Despite the growing impact of EU law on employment rights, the harmonisation of employment law across the union is still a long way off. Michele Bignami of Italian law firm Calabi, Bignami & Mainardi highlights the key employment law issues in Italy
Italy has a heavily codified system, which has been entrenched for many decades. This is in contrast to the typically leaner common law systems such as the UK, where employment rights have developed through a more flexible combination of legislation and binding court decisions. In the global market, flexibility is key; the legal systems of those countries without that flexibility are audibly creaking under the strain of modern business needs.
The current Italian labour system is based on a considerable number of Acts, some of which date back to the early 20th century. This has left a legacy of an awkward patchwork of old, new and often conflicting rules that make up the system.
As a consequence it was left to the Italian labour courts to try to rationalise the system and to adapt ageing legal provisions to the ever-changing labour market. This has proved difficult as Italian courts are not obliged to follow the earlier decisions of other courts. This is because the Italian system is based mainly on codes and Acts, not case law precedent.
As a result each court - and in each court, each judge - can build its own case law.

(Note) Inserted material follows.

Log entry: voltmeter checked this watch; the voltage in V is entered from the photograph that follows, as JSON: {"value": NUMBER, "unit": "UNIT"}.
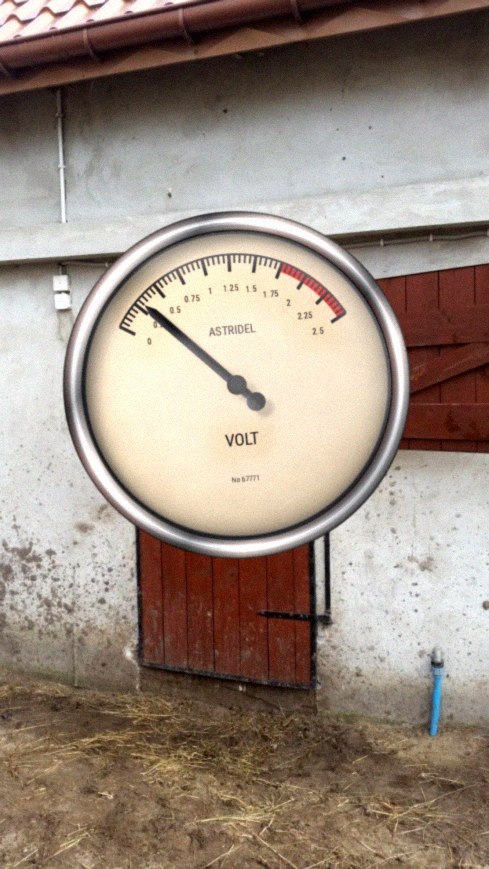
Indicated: {"value": 0.3, "unit": "V"}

Even today the chances of winning a case, particularly borderline cases, in the Italian labour courts often directly depend on the identity of the judge in charge of the case.
System lacking in flexibility
The second, and perhaps most important, factor an HR manager needs to appreciate in approaching the Italian system is that most of the provisions contained in the Labour Acts or the Collective Bargaining Agreements - the "CBAs" - are mandatory and cannot be amended or interpreted in favour of the employer. This leaves little room for flexibility.
The recruitment process
It is a fundamental principle of the Italian constitution that there must be no discrimination in recruitment. In particular, a prospective employer may not select or reject candidates on the basis of their sex, political or religious persuasion or racial origins. Also, the inclusion of a condition which automatically terminates the employment following marriage or pregnancy of the employee is null and void and is subject to certain penalties.